Reference : Innovative semiconducting oxide materials reducing the energy footprint of buildings
Scientific congresses and symposiums : Unpublished conference/Abstract
Physical, chemical, mathematical & earth Sciences : Chemistry
Innovative semiconducting oxide materials reducing the energy footprint of buildings
Dewalque, Jennifer mailto [Université de Liège > Département de chimie (sciences) > LCIS - GreenMAT >]
Maho, Anthony [Université de Liège > Département de chimie (sciences) > LCIS - GreenMAT >]
Spronck, Gilles [Université de Liège > Département de chimie (sciences) > LCIS - GreenMAT >]
Colson, Pierre [Université de Liège > Département de chimie (sciences) > LCIS - GreenMAT >]
Cloots, Rudi [Université de Liège > Département de chimie (sciences) > LCIS - GreenMAT >]
Henrist, Catherine [Université de Liège > Département de chimie (sciences) > LCIS - GreenMAT >]
2015 Annual Meeting of Belgian Ceramic Society
26 octobre 2015
Belgian Ceramic Society
[en] Dye-sensitized solar cells ; Electrochromic devices ; Nano/mesostructuration ; Templating ; Ultrasonic spray pyrolysis
[en] In the current energy context, many efforts are devoted to the reduction of the energy footprint of buildings.
To meet this challenge, the LCIS-GREENMAT laboratory developes a front edge research in the field of advanced materials associated to energy and environment, including structured materials for dye-sensitized solar cells (DSSCs) and electrochromic coatings.
DSSCs have been reported by O’Regan and Grätzel in the early nineties as a very promising alternative to conventional photovoltaic silicon devices. Main benefits of these cells are their low cost as well as their mild manufacturing process. In most of the specific literature, DSSCs are made of TiO2 films prepared by doctor-blade or screen-printing of anatase nanoparticles paste. However, due to the random organization of the nanoparticles, pore accessibility by the dye and electrolyte could be incomplete. Moreover, some anatase crystallites could suffer from a lack of connectivity, leading to electron transfer issues.

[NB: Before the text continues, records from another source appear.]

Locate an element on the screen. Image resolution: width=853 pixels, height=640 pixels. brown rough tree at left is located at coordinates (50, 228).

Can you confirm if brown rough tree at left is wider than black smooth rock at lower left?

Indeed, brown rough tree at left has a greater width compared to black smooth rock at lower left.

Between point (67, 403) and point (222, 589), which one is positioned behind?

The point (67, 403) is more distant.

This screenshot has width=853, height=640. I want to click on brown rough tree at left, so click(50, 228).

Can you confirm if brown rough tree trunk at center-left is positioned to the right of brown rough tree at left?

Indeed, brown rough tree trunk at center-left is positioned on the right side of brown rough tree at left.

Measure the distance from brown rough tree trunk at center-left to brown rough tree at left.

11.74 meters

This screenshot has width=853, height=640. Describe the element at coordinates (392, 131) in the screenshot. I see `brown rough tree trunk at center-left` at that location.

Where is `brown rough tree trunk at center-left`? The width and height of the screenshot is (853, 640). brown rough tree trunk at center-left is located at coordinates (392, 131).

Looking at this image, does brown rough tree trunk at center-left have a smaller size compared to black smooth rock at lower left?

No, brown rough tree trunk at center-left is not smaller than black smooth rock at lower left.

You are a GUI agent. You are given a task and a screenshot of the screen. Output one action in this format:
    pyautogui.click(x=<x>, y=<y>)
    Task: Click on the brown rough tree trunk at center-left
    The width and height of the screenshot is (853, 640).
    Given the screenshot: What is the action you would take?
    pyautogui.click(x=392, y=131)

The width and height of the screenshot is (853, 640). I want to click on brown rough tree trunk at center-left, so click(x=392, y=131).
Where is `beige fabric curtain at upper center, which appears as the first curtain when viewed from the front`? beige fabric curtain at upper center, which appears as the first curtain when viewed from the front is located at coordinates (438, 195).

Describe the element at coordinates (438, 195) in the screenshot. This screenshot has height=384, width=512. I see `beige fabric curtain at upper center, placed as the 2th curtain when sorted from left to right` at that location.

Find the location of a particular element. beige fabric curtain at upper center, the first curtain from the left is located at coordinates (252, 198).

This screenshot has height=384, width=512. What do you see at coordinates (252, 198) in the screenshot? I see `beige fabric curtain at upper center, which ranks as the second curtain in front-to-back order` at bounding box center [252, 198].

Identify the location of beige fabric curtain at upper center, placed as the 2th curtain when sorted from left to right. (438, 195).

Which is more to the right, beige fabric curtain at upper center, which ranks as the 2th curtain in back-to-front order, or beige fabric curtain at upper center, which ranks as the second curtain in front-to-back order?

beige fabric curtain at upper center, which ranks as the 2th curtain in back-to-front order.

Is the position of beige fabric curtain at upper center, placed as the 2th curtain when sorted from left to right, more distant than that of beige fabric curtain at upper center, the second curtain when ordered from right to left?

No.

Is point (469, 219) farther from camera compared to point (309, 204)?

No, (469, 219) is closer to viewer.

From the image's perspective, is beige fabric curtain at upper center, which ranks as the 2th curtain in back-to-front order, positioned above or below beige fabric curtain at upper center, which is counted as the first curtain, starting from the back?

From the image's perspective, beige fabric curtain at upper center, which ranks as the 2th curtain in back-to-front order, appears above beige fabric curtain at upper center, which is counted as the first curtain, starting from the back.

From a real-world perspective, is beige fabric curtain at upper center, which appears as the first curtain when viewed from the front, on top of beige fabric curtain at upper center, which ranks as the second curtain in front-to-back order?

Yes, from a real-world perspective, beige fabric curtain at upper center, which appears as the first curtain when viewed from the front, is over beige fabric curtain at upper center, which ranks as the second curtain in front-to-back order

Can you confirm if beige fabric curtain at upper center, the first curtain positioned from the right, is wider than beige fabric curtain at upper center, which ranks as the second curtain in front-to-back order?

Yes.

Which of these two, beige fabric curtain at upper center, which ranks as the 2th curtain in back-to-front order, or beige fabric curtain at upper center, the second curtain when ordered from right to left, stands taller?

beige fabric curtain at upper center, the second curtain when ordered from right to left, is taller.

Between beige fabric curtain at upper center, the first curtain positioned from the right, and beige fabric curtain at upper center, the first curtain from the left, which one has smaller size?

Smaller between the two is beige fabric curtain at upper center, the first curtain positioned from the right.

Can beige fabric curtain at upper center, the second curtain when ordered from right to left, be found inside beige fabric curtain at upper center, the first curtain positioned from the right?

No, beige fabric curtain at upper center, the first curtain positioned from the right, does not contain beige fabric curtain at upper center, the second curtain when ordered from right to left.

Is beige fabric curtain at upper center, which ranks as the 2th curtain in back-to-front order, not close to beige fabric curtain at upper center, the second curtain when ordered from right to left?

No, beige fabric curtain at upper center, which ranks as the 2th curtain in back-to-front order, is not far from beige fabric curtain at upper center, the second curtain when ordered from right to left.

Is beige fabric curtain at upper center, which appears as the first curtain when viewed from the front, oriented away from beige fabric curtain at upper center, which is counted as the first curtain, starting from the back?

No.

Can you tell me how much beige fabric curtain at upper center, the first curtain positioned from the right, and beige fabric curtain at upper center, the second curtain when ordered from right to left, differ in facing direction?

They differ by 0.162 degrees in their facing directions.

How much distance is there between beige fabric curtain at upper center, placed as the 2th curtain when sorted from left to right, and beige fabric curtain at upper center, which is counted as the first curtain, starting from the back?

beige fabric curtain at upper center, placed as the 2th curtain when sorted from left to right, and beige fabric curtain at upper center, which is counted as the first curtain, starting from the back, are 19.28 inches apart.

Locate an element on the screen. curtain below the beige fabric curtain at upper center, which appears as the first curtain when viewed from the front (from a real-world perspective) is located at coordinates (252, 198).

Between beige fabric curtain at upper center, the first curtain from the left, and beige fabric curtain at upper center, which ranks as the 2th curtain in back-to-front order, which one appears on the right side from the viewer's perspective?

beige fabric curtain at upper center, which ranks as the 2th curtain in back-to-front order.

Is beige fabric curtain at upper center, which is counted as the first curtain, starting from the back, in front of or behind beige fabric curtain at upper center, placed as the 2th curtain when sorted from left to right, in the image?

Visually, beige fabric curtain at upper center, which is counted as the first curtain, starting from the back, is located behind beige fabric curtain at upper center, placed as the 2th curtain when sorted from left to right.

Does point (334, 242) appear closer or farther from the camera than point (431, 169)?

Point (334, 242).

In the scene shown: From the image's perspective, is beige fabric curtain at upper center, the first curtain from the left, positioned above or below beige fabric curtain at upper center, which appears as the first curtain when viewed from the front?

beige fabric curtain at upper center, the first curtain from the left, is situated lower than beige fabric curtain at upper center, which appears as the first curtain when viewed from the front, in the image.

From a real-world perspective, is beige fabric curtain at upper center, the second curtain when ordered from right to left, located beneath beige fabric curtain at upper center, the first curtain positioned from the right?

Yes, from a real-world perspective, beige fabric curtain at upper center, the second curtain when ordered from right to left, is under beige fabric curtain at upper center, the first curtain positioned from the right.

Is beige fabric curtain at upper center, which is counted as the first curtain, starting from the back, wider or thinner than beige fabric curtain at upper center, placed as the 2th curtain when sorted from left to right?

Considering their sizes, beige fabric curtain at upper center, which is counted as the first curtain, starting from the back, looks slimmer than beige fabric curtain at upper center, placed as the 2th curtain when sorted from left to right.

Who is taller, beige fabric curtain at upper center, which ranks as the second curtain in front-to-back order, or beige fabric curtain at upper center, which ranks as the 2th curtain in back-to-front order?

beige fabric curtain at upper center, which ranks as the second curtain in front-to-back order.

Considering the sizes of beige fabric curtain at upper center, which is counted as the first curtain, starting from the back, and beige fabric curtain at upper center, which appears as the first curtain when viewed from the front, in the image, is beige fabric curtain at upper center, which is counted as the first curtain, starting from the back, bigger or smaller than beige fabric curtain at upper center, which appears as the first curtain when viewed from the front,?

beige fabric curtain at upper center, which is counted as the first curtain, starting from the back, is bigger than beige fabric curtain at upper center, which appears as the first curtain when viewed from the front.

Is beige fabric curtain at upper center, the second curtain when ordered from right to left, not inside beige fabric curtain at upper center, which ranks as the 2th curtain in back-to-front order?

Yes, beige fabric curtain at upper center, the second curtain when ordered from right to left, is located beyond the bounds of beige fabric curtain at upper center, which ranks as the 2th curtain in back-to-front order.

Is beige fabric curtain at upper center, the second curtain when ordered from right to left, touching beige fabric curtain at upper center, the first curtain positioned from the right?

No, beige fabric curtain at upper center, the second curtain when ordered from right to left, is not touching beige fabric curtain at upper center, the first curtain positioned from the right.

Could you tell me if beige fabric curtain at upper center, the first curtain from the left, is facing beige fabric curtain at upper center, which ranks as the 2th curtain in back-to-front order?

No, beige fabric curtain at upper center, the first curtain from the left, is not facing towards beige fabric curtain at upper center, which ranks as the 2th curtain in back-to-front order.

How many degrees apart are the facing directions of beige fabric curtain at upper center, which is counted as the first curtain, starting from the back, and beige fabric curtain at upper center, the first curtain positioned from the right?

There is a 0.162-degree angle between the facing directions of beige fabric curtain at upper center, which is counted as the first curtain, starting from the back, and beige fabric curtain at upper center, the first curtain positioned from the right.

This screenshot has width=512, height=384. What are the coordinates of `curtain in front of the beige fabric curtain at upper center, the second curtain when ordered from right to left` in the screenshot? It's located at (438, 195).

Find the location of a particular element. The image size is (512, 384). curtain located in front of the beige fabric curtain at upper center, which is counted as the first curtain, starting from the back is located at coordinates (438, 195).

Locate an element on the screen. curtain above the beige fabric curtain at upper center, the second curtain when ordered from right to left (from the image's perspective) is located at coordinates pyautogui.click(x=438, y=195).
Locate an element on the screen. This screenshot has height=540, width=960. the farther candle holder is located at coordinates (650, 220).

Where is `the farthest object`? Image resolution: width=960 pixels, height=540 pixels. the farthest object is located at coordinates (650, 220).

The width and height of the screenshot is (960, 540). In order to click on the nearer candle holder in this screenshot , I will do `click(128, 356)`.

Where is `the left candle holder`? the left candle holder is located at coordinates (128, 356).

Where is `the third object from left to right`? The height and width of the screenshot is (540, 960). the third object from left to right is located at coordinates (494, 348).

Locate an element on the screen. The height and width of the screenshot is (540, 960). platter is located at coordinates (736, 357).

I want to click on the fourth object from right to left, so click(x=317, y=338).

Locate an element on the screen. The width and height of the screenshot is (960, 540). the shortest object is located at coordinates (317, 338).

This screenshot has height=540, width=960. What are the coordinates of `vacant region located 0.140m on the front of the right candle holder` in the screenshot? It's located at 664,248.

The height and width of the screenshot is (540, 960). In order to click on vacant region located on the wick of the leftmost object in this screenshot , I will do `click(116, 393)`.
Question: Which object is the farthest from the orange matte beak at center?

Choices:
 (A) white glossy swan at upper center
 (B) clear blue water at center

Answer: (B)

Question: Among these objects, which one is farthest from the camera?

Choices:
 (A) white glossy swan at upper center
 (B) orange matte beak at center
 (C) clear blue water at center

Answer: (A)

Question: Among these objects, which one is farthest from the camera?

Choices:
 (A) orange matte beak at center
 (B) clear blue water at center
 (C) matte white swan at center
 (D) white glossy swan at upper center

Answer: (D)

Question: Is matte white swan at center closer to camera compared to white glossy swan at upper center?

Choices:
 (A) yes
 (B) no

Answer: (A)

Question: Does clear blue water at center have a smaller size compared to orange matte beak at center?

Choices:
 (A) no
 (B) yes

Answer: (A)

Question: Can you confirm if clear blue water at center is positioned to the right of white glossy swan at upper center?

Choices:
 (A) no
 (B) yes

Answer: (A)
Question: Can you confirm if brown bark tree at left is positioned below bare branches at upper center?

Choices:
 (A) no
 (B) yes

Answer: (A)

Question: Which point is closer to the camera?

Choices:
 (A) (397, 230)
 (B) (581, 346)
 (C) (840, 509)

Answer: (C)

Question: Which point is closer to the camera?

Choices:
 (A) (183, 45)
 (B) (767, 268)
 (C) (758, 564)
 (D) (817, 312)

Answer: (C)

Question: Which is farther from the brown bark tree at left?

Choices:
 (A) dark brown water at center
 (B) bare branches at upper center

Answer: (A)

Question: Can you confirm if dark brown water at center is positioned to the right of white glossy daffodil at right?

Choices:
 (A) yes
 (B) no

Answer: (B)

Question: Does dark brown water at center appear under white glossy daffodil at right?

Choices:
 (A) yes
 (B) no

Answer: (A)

The strategy adopted by our group to improve photovoltaic efficiencies involves a templating-assisted process to prepare highly porous layers with well-ordered and accessible pores as well as improved crystallites connectivity. This talk especially focuses on the templating-assisted synthesis of TiO2 and ZnO semiconducting layers used as photoelectrode in DSSCs. Due to the surface area improvement as well as the perfect control of the pore organization and the pore size, the templating strategy is an effective solution to maximize the adsorption of active dye and the electrolyte infiltration inside the porous network.
Besides, in the last few years, there has been increasing interest in electrochromic glazing due to its potential use as an energy-efficient component for buildings, as it could reduce considerably their CO2 emission by decreasing their energy consumption up to 30%. The crucial issues of such devices are the durability, the coloration efficiency and the reversibility upon coloration and bleaching of the electrochromic layers.
In order to improve the performances of those electrochromic films, we have investigated a surfactant-assisted deposition process for WO3 layer and the insertion of lithium in the NiO layer. All films have been deposited on FTO glass substrates by ultrasonic spray pyrolysis (USP), which is a low-cost alternative to industrial vacuum processes for manufacturing high quality thin films. The presence of lithium ions in nickel oxide films has shown improved coloration efficiency compared to the undoped films. The higher active surface of surfactant-assisted tungsten oxide films has led to higher reversibility and coloration contrast.